We have witnessed a president who is fully incapable of expressing genuine, sincere empathy and sadness over the plight of Americans and Lord knows we have endured plenty of tragedy during Donald Trump’s tenure in office.

The pandemic. Repeated gun violence. The deaths of African-Americans at the hands of rogue cops. Natural disasters, such as hurricanes and tornadoes.

Where in the name of humanity has the compassion gone from the office of president? Donald Trump is incapable of exhibiting it.

I want the next president – and I do hope it is Joseph R. Biden Jr. – to return empathy to the office. I want the next president to lead a nation that is suffering.

Joe Biden isn’t uniquely qualified to offer such compassion and empathy. I mean, many of us have experienced tragedy in our lives. Donald Trump, for heaven’s sake, lost a brother to alcohol abuse, so he, too, has suffered grievous loss. Trump, though, just isn’t wired to convey that grief into meaningful and authentic mourning on behalf of others.

Biden, though, has gone through hell. His first wife and daughter died in a tragic automobile accident in 1972; his two sons were seriously injured. Young Joe had just been elected to the U.S. Senate and he considered giving it up to care for his sons. He decided to stay in office.

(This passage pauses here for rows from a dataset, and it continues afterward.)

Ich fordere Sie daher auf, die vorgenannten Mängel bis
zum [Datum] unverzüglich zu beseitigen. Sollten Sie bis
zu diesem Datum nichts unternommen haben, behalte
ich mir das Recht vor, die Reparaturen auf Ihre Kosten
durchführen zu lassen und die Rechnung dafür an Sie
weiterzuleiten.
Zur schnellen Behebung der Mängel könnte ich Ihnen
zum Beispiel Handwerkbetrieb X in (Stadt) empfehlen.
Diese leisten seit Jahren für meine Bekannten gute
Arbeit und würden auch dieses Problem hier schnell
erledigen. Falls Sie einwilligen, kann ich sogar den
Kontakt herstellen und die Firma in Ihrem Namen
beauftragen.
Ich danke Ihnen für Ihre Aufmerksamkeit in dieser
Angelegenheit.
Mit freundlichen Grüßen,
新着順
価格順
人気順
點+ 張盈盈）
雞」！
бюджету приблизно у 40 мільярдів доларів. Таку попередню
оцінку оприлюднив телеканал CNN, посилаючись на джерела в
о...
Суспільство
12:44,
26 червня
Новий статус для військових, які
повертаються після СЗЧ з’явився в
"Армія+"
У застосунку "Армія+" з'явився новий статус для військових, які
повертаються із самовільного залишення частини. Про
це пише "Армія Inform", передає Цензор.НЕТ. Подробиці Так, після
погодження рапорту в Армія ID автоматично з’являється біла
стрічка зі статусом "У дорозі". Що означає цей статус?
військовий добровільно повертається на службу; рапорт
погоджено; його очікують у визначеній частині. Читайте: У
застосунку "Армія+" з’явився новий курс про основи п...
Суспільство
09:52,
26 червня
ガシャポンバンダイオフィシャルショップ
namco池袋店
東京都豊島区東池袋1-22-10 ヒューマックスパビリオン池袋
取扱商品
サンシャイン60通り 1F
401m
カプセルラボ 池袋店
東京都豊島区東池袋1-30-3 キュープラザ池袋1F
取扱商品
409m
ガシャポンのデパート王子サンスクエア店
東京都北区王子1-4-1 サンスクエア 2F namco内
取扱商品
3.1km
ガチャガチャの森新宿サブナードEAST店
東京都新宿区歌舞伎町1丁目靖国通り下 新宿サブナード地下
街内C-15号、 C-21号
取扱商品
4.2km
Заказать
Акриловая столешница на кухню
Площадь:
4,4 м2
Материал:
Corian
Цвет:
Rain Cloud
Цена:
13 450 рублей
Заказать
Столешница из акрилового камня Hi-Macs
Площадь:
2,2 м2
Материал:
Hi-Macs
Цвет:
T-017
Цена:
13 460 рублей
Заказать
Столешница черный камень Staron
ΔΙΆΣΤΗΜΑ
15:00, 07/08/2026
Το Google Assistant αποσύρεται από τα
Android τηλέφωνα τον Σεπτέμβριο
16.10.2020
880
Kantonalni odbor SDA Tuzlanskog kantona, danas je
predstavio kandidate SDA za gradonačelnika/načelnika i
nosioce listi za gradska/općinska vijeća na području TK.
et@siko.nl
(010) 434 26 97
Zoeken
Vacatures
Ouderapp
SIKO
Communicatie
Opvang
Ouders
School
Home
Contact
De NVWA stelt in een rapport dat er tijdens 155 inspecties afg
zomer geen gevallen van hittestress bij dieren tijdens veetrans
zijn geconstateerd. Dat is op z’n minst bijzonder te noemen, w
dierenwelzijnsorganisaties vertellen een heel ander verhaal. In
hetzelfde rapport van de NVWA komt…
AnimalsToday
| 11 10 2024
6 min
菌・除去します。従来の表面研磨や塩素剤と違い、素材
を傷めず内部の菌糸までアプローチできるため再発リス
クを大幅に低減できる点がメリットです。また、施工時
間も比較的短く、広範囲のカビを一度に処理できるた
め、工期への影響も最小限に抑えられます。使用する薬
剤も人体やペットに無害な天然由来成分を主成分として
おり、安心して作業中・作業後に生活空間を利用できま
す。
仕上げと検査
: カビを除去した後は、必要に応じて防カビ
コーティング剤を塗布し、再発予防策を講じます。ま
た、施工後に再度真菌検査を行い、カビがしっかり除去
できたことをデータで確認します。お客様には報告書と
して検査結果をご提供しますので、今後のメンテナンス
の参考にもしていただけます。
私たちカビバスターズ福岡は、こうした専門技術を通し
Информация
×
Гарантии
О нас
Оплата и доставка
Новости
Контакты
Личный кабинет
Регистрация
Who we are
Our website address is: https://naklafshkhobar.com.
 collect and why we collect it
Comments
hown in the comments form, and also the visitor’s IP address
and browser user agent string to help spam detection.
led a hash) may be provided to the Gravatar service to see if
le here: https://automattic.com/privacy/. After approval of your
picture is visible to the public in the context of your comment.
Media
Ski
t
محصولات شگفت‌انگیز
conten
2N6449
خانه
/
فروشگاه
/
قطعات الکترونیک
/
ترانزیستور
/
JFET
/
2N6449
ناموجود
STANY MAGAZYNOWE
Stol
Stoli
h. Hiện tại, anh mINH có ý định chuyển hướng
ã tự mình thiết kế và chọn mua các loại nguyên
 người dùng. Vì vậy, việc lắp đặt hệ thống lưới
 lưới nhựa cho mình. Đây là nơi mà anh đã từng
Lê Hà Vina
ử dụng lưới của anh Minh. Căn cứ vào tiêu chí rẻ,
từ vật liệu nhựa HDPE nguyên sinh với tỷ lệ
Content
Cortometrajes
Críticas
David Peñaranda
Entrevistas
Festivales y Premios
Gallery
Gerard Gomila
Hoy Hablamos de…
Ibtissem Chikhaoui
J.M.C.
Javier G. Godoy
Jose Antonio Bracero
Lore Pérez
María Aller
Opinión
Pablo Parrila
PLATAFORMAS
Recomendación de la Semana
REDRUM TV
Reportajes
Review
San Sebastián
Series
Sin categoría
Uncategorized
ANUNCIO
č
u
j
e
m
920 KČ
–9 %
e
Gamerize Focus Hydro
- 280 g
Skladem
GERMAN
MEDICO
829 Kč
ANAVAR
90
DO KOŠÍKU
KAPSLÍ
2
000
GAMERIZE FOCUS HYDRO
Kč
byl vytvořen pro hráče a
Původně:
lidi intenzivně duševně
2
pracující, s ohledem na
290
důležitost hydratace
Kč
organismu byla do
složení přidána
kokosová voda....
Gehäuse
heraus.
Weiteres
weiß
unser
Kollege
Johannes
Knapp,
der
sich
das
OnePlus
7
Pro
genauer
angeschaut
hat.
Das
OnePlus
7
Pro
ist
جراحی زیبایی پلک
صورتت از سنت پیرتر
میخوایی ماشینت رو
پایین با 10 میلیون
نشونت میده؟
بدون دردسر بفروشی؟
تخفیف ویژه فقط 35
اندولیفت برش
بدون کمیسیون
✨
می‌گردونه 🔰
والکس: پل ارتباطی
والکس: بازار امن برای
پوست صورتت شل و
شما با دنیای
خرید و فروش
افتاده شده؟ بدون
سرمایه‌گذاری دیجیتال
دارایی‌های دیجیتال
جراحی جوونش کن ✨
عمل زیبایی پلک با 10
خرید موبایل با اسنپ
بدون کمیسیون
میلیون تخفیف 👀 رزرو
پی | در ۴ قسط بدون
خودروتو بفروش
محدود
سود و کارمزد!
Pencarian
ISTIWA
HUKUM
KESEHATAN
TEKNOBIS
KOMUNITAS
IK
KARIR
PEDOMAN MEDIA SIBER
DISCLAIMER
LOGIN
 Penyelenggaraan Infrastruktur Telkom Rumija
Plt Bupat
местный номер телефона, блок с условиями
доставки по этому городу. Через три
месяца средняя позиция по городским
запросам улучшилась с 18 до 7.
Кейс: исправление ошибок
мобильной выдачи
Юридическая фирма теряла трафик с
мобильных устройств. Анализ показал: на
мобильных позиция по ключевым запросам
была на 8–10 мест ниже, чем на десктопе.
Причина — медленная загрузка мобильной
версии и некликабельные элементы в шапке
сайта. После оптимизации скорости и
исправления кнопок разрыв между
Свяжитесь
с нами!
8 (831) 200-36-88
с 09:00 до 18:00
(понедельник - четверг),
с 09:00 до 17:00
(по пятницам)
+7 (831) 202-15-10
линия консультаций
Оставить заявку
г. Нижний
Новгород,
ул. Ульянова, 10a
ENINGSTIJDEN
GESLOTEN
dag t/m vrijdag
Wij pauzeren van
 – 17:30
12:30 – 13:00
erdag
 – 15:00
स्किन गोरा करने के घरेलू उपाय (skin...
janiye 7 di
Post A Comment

He endured loss and powered through it, raising his sons as a single dad … until he met the next love of his life, Jill, who – as Biden has said – “saved our life.”

Then his older son Beau became ill with cancer. He would die and then force the vice president to bury a second child. As has been said many times already, that is a parent’s worst nightmare.

I want a president who is able to convey that loss in a way that translates across the land. The nation is hurting. Illness is sickening and killing too many of us. I want a president who’s been tested by intense grief and has learned the lessons of how to cope, to survive and to seek restoration of his own human spirit.

A president of the United States can use that knowledge to lead a nation out of its collective grief.